### [Set of tasks]
**a)** Can you revise the text on 1 Peter by rewriting the stretch from "1 Peter is a" through "Jesus coming back." with "persecution" changed to "oppression"?
**b)** In the text on 1 Peter, what does the quoted Scripture passage tell its readers to put away?
**c)** Can you pick up the text on 1 Peter after its last sentence and carry it on?

### [Text shown]
━━━━━━━━━━━━━━━━━━━━

1 Peter is a letter that was written to Christians who were dealing with a heavy amount of persecution and suffering for there faith.
These Christians that Peter were writing to it is costing them too openly be Christian. They were enduring the reign of King Nero who was burning Christians at the stake for their faith.
Peters theme throughout this letter has been that those who persevere in faith while suffering persecution should be full of hope, for they will certainly enjoy end-time salvation since they are already enjoying God’s saving promises here and now through death and resurrection of Christ.
There is a undergirding in the theology in this letter that Christians are to endure suffering for the sake of Christ, looking back on Christ’s suffering and forward to Jesus coming back.
The first chapter of this letter Peter spends time reminding these believers that they are exiles in a lost dying world and to be joyful and give praise for there salvation.
He reminds them that they are to be different in this world that every aspect of there lives ought to be impacted by the holiness imparted to them in Christ.
The way that they would stand out in a time of persecution for there faith would be to still remain unashamed of the gospel and to still walk in holiness despite the fire they were under for bearing the name of christian.
Peter reminds the believers in this letter that the world that they were suffering in is not there home in Christ your given a new identity and a new home.
Read Passage: 1 Peter 2:1–12 “So put away all malice and all deceit and hypocrisy and envy and all slander. Like newborn infants, long for the pure spiritual milk, that by it you may grow up into salvation— if indeed you have tasted that the Lord is good. As you come to him, a living stone rejected by men but in the sight of God chosen and precious, you yourselves like living stones are being built up as a spiritual house, to be a holy priesthood, to offer spiritual sacrifices acceptable to God through Jesus Christ. For it stands in Scripture: “Behold, I am laying in Zion a stone, a cornerstone chosen and precious, and whoever believes in him will not be put to shame.” So the honor is for you who believe, but for those who do not believe, “The stone that the builders rejected has become the cornerstone,” and “A stone of stumbling, and a rock of offense.” They stumble because they disobey the word, as they were destined to do. But you are a chosen race, a royal priesthood, a holy nation, a people for his own possess…”
We need the word individually and corporately.(vs 1-4)
For the believer their is a particular posture of the heart towards the word. We are reminded in John 1:1 “In the beginning was the Word, and the Word was with God, and the Word was God.” This refers to Jesus. So in other words their is a parallel between the written word of God which at its core is about Jesus and Jesus himself.

━━━━━━━━━━━━━━━━━━━━

### [Stored data entries]
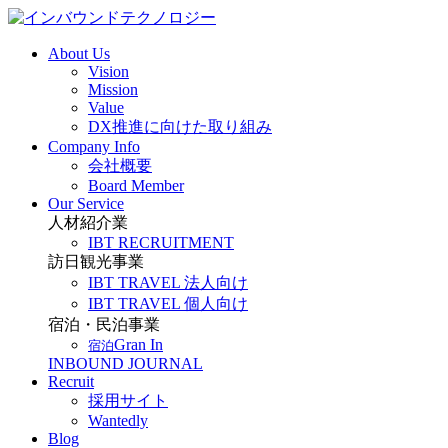
About Us
Vision
Mission
Value
DX推進に向けた取り組み
Company Info
会社概要
Board Member
Our Service
人材紹介業
IBT RECRUITMENT
訪日観光事業
IBT TRAVEL 法人向け
IBT TRAVEL 個人向け
宿泊・民泊事業
Gran In
宿泊
INBOUND JOURNAL
Recruit
採用サイト
Wantedly
Blog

━━━━━━━━━━━━━━━━━━━━

### [Answers for this exercise]
**a)**
1 Peter is a letter that was written to Christians who were dealing with a heavy amount of oppression and suffering for there faith.
These Christians that Peter were writing to it is costing them too openly be Christian. They were enduring the reign of King Nero who was burning Christians at the stake for their faith.
Peters theme throughout this letter has been that those who persevere in faith while suffering oppression should be full of hope, for they will certainly enjoy end-time salvation since they are already enjoying God’s saving promises here and now through death and resurrection of Christ.
There is a undergirding in the theology in this letter that Christians are to endure suffering for the sake of Christ, looking back on Christ’s suffering and forward to Jesus coming back.

**b)** malice, deceit, hypocrisy, envy, slander

**c)**
We cannot separate Jesus from the written word of God. If heard it said by well-meaning preachers that the bible does not save, and I get that sentiment I understand what is being communicated by that statement however without the written word of God we have no guide or depiction of Jesus who is the word made flesh according to John 1:14 “And the Word became flesh and dwelt among us, and we have seen his glory, glory as of the only Son from the Father, full of grace and truth.”
In chapter 1 paragraph 5 of the 1689 2nd London Baptist Confession it reads “We may be moved and induced by the testimony of the church of God to a high and reverent esteem of the Holy Scriptures; and the heavenliness of the matter, the efficacy of the doctrine, and the majesty of the style, the consent of all the parts, the scope of the whole (which is to give all glory to God), the full discovery it makes of the only way of man's salvation, and many other incomparable excellencies, and entire perfections thereof, are arguments whereby it does abundantly evidence itself to be the Word of God; yet notwithstanding, our full persuasion and assurance of the infallible truth, and divine authority thereof, is from the inward work of the Holy Spirit bearing witness by and with the Word in our hearts.”
We must have a certain posture in our heart towards the word of God. In 1 Peter 2:2 “Like newborn infants, long for the pure spiritual milk, that by it you may grow up into salvation—” . A healthy new baby has an instinctive yearning for its mother’s milk. When things are right, you don’t have to tell it to want the milk.
It is in the word that we are pointed to Jesus, and I love that what Peter does here connects a deep longing for the word with spiritual growth.
Sometimes we make spiritual growth more than what more complicated that the bible plainly make it. Sometimes we want to be so ground breaking that we add complexity to the things of scripture that were meant to be plainly understood.
The work of the spiritual growth up in that Peter speaks upon is done by way of The Holy Spirit.
But in this passage Peter uses the word “long for” in regards to spiritual growth which we are empowered to do by the Holy Spirit and is centered around the person and work of Jesus Christ.
Do you long for the things of The Lord. Do you long for Jesus? Do you long for the word of God? Do you long to be in the gathering with the church? What we have a deep longing for says a lot about the condition of our heart spiritually.
1 Peter for You How to Grow

The “pure spiritual milk” we are to crave is the same word through which we were born again. Peter’s argument flows from 1:22–25—the “so” in 2:1 tells us that verses 1–3 are inferred from 1:22–25. So Peter is saying that all Christians, regardless of maturity, should passionately crave the same word that saved them in order that they may be caused to grow into salvation

Almost every day of my life I am praying that “a jubilant pining and longing for God” might come back on the evangelical churches. We don’t need to have our doctrine straightened out; we are as orthodox as the Pharisees of old. But this longing for God that brings spiritual torrents and whirlwinds of seeking and self-denial—this is almost gone from our midst.
A. W. Tozer
Remember who Peter is writing to here a body of believers that are suffering for there faith. If they needed to be reminded to long for the word, spiritual growth, and the church how much more should we?
2. The church is made by Christ for His glory and our good. (v.4-8)
1 Peter for You Chapter 5: The Greatest Building, the Greatest Story (1 Peter Chapter 2 Verses 4–8)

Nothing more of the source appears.